To-do list
(1) In the forum thread about the supremum proof, what does the helper say the idea of the proof is?
(2) Pick up the forum thread about the supremum proof after its final post and write what comes next.

Selection
Analysis , sequences, limits, supremum explaination needed

[retspool]

Analysis , sequences, limits, supremum explanation needed :(

So i have a question and the answer as well, but i will need some explanation.

here is the Question

Let S be a bounded nonempty subset of R and suppose supS ∉S . Prove that there is a
nondecreasing sequence (Sn) of points in S such that lim Sn =SupS .

Answer Proof

Since supS ∉ S , there exist Sn ∈ S for all n ∈N such that Sn > S - 1/n
.
Hence limSn = supS and (Sn) is a nondecreasing sequence.

 

[╔(σ_σ)╝]

What are you not clear about? Is it the proof ?

Edit

Just saw your edit. :-)

The idea of the proof is constructing a monotone increasing sequence that converges to the suprema.

Using completeness and the definition of sup S we know that there exist an element of S such that
s_0 > supS - e.

Basically, the statement means that if you go a little bit to the left of the suprema of a set you encounter points of your set that are to the right of that number on the number line.

This is intuitive giving that the supS is the LEAST upper bound. That is, any other upper bound must the greater that supS.

 

[retspool]

Yes this is the proof.

i don't how it makes sense :(

 

[╔(σ_σ)╝]

Please review my edit and post if you still need help :-).

Dataset
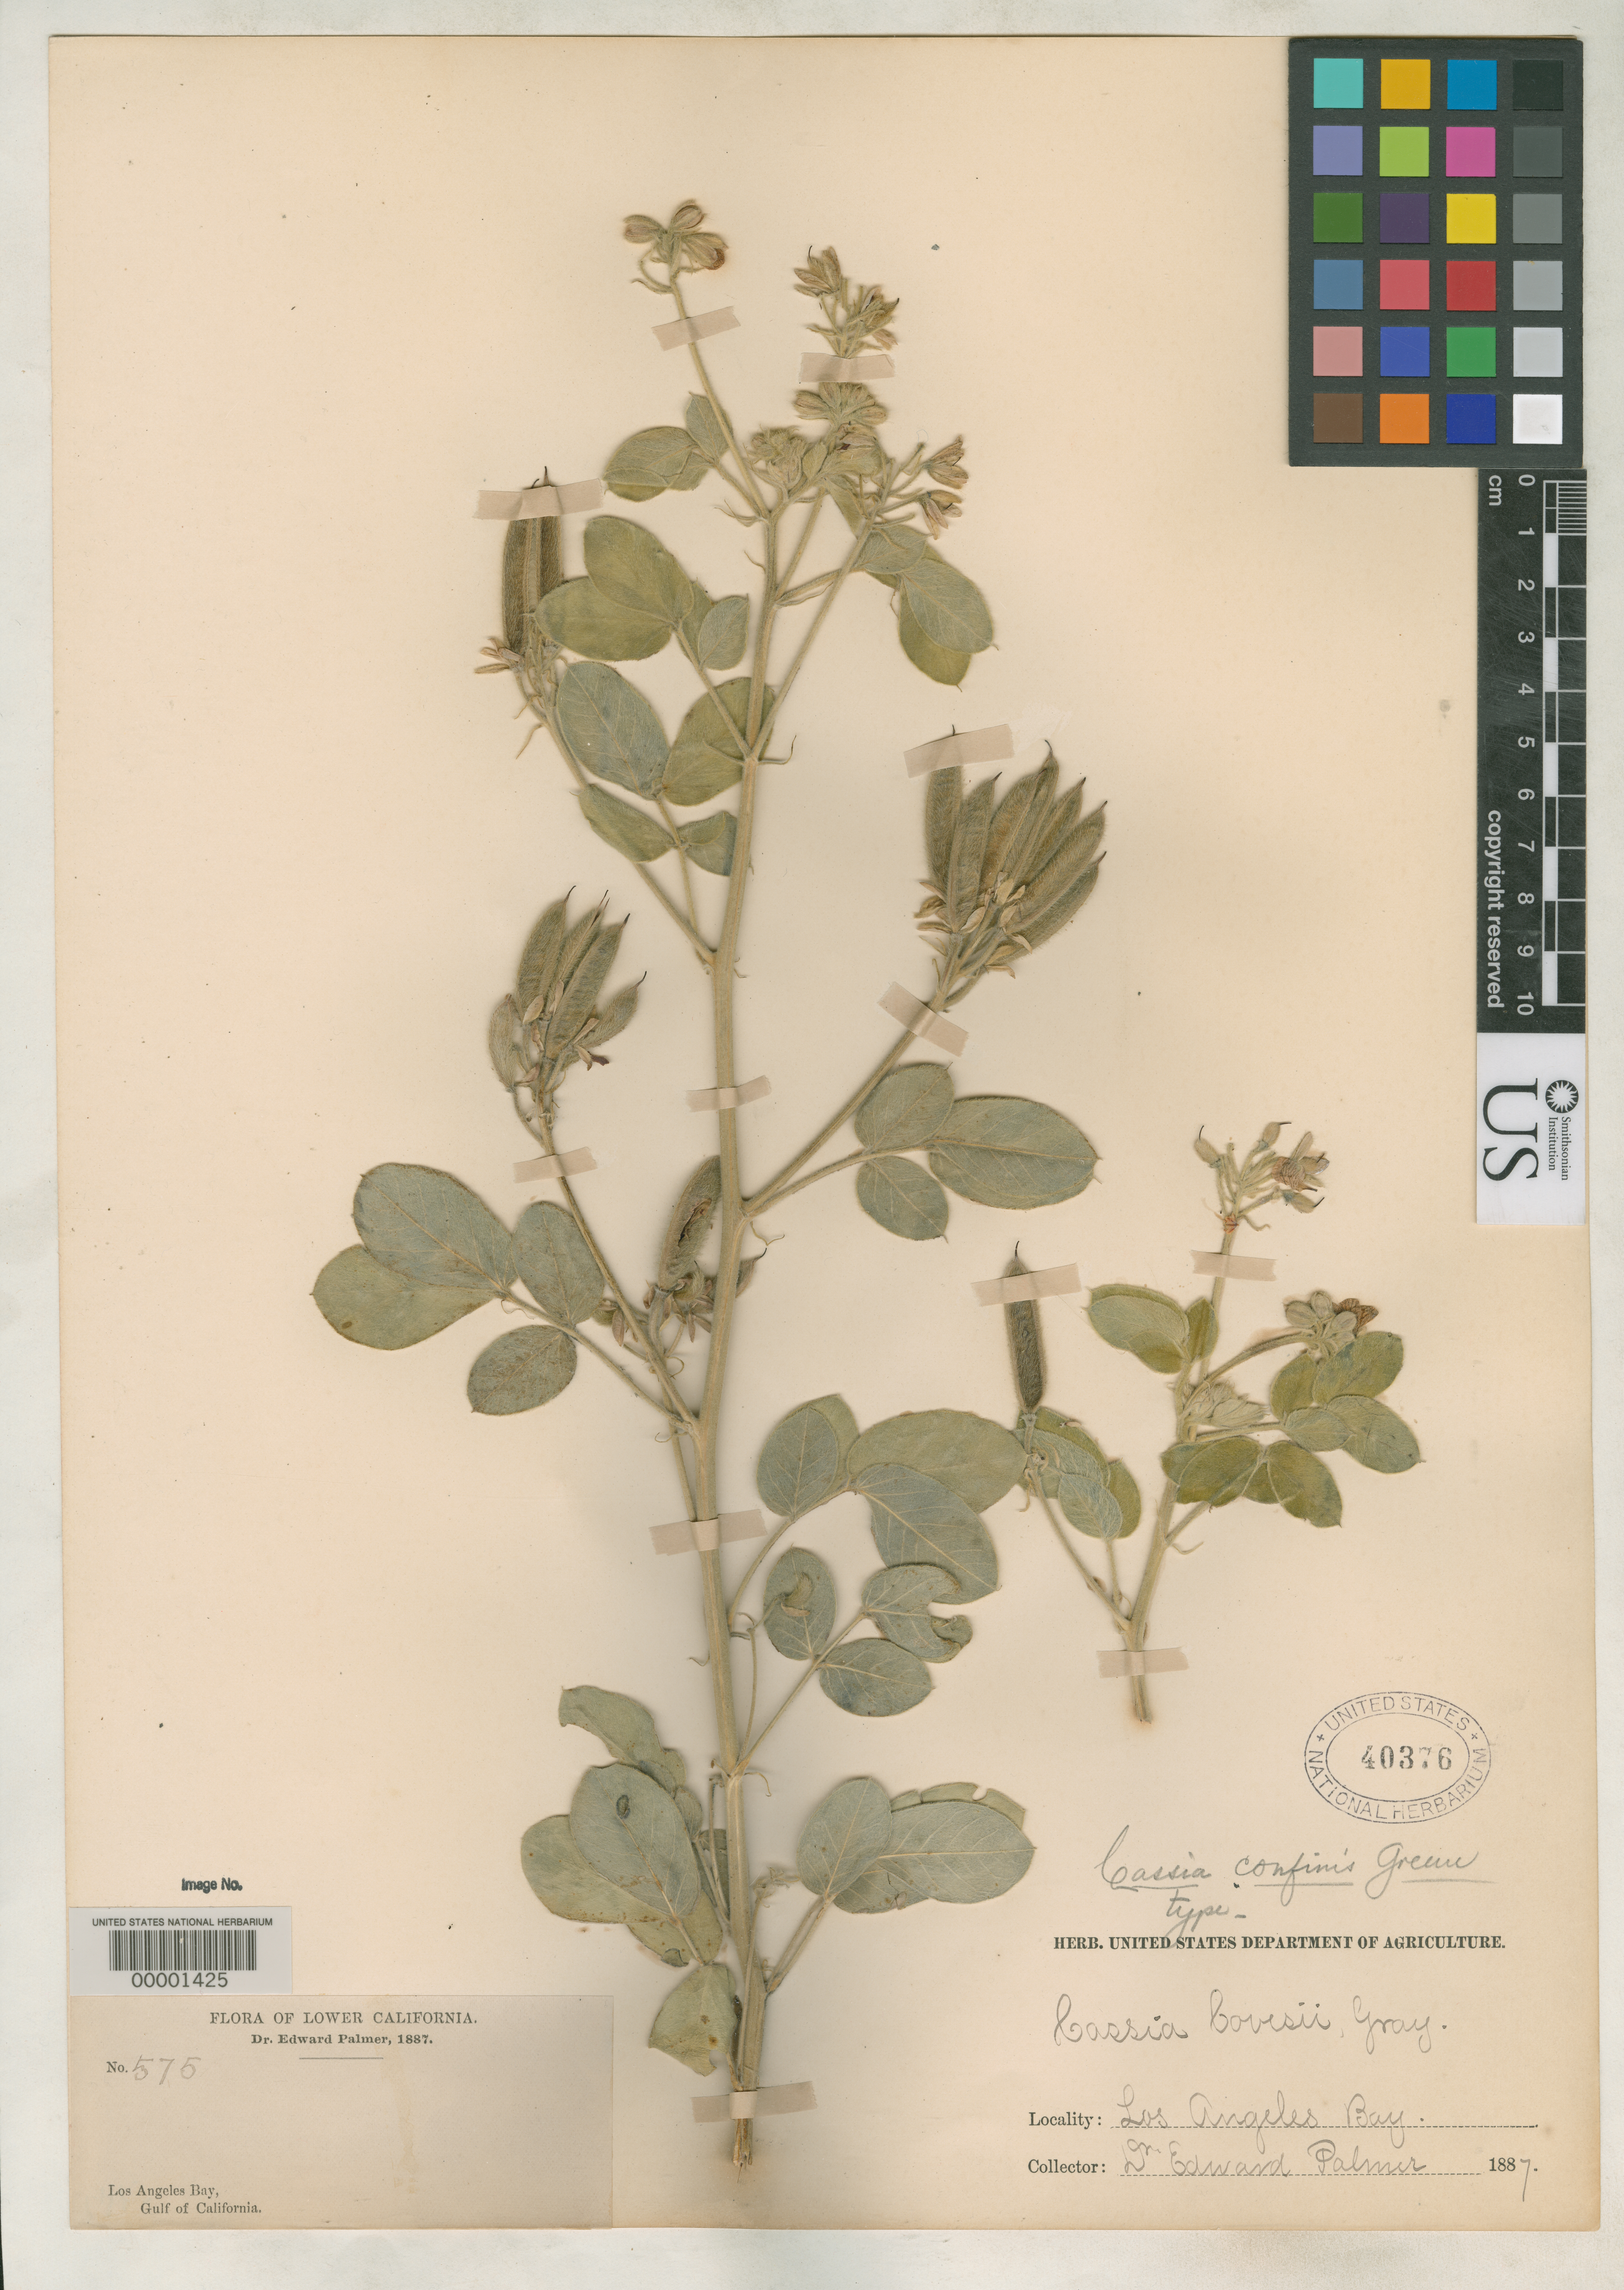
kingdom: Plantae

---

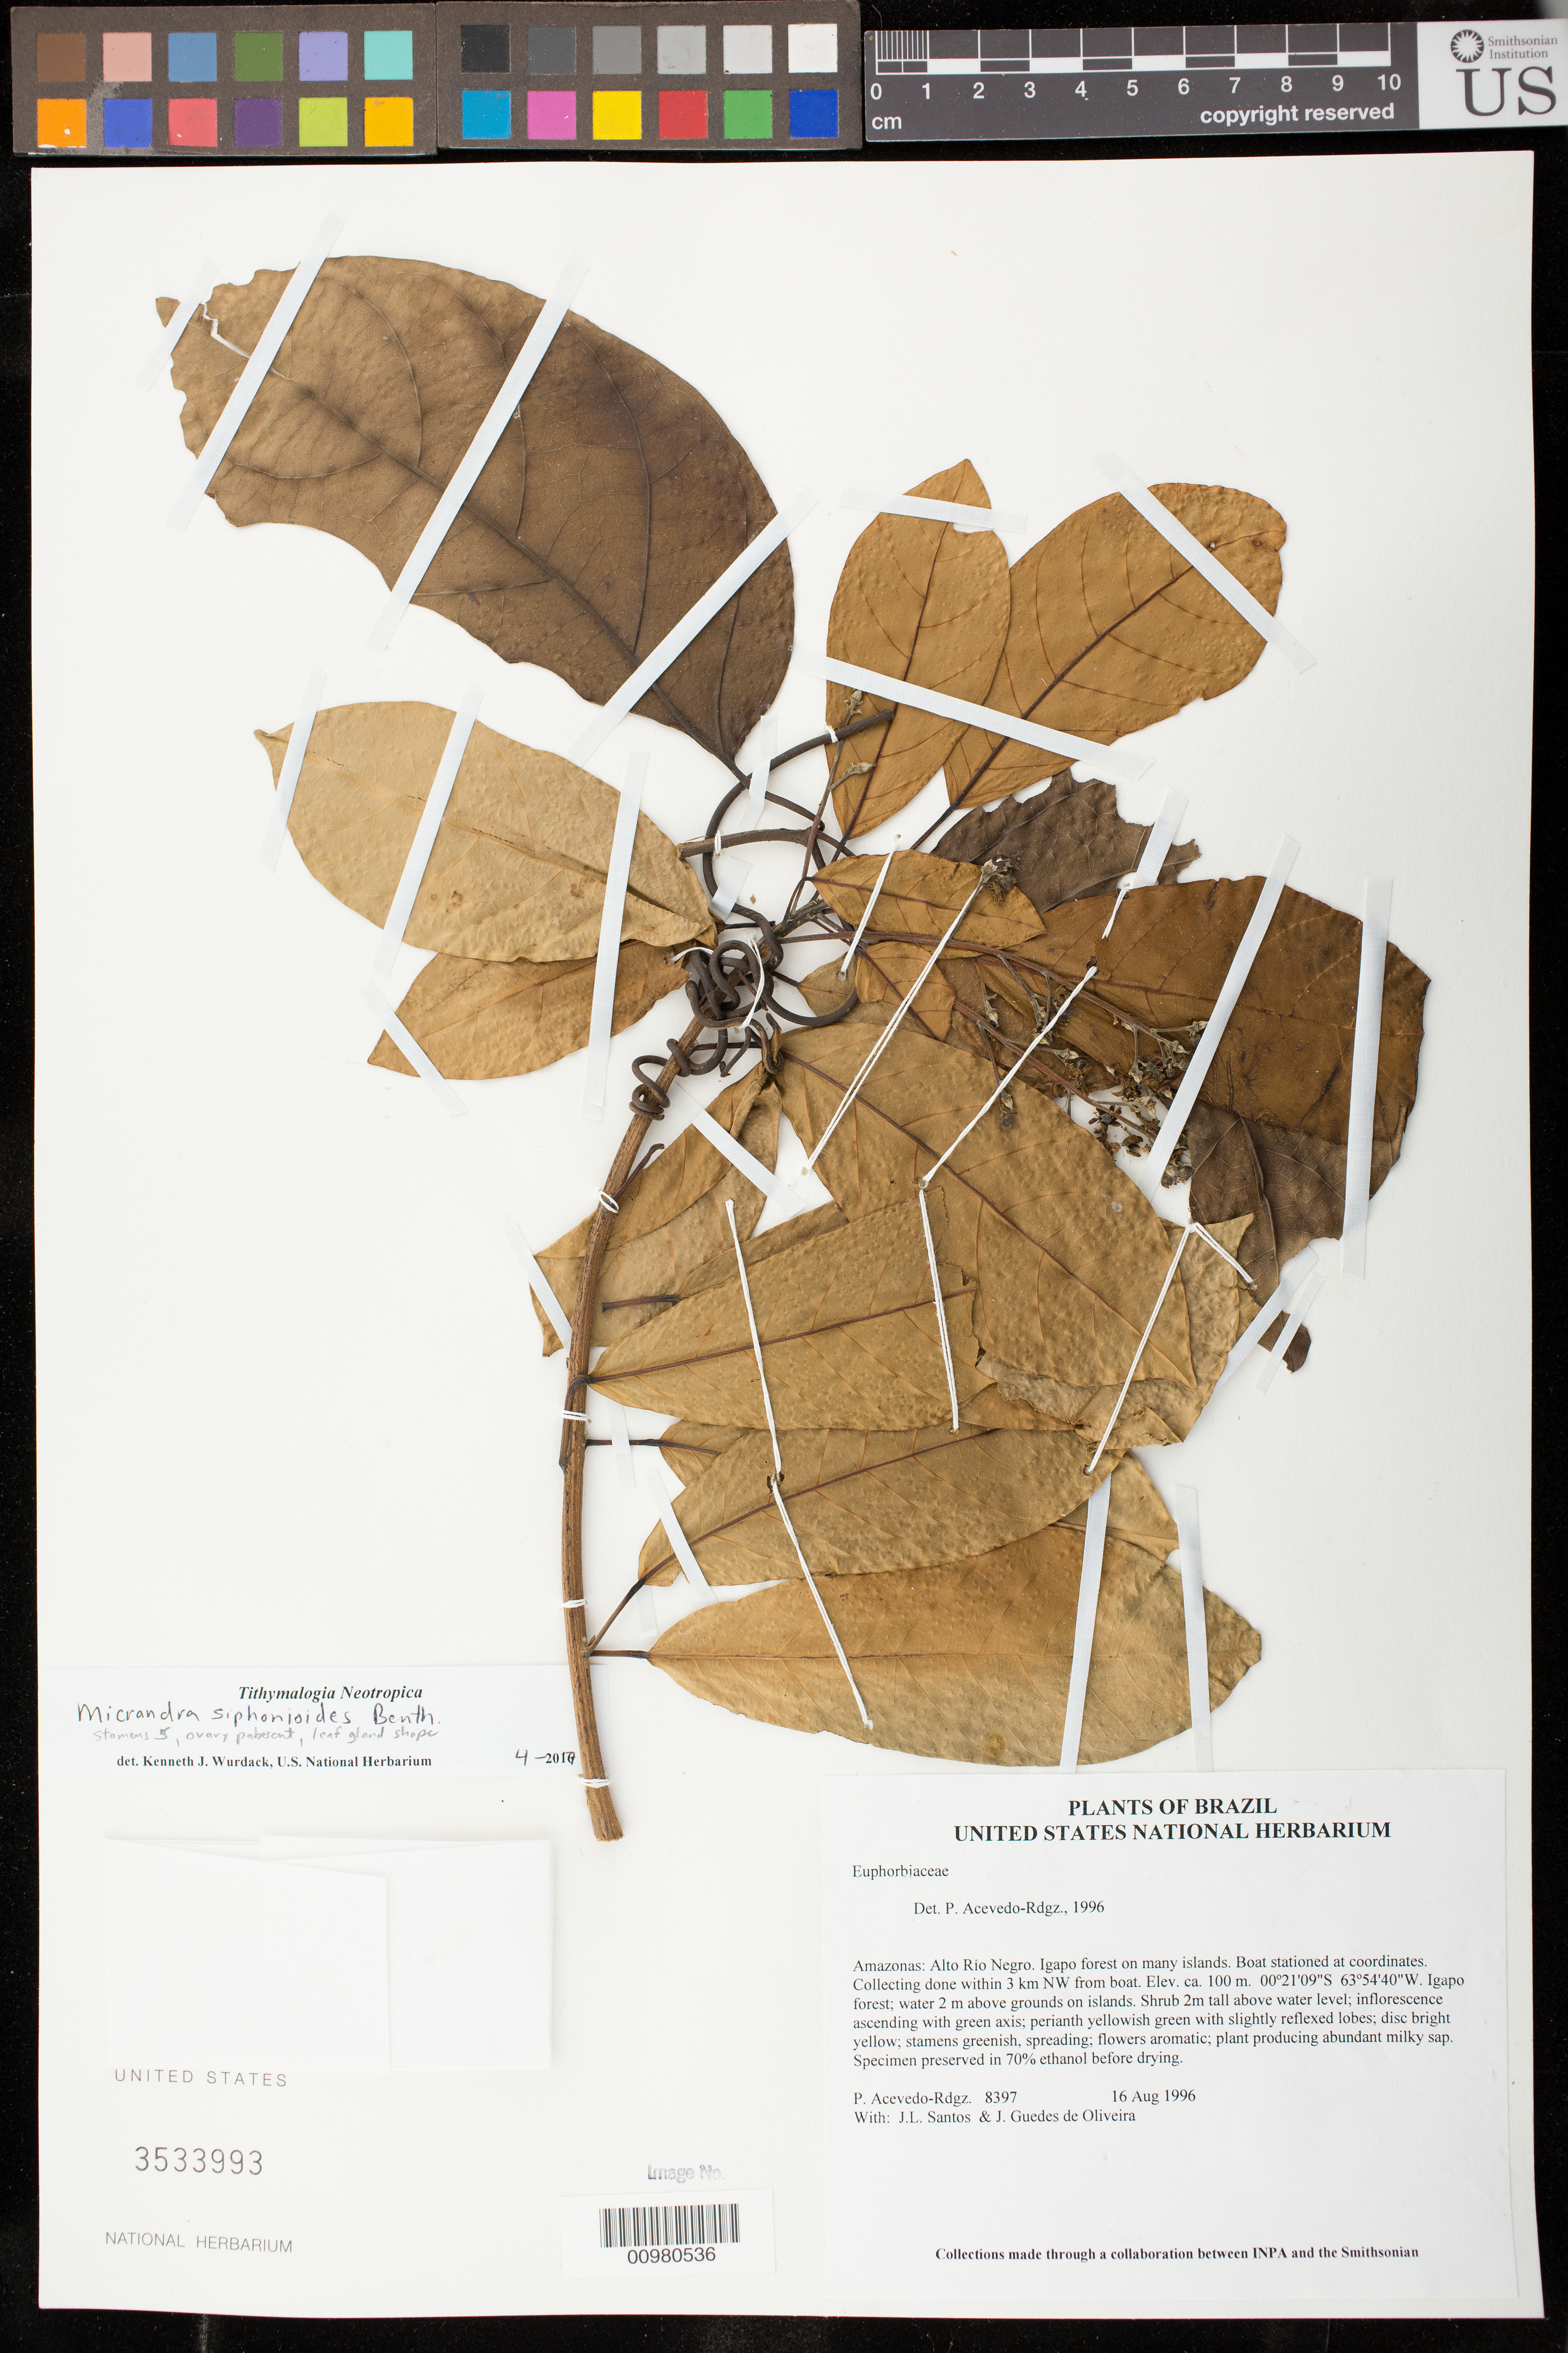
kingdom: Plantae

Solved problems
(1) The idea is constructing a monotone increasing sequence that converges to the supremum of S.

(2)
 

[retspool]

Thanks


I get that they are trying to locate a supremum using its defn, but the 1/n throws me off.

is -(1/n) just an ε through which the statement Sn > S - 1/n
Satisfies the definition of both a supremem and convergence of {Sn} to a real number?

I never thought that we would have to use completeness.
But using it does seems more appropriate.

I thought of using the property liminfSn = limSn = limSupSn, but i guess the approach is incorrect

 

[╔(σ_σ)╝]

Yes, that is right 1/n is pretty much your epsilon.

The reason for using 1/n is that works nicely for specifying the elements of the sequence.

I.e
x_1 > supS -1
x_2 > supS -1/2
etc

Whenever you see supA you know completeness is used. You don't need to use limsup and liminf here.

Is everything clear now ?

 

[retspool]

Crystal.

Thanks a ton.!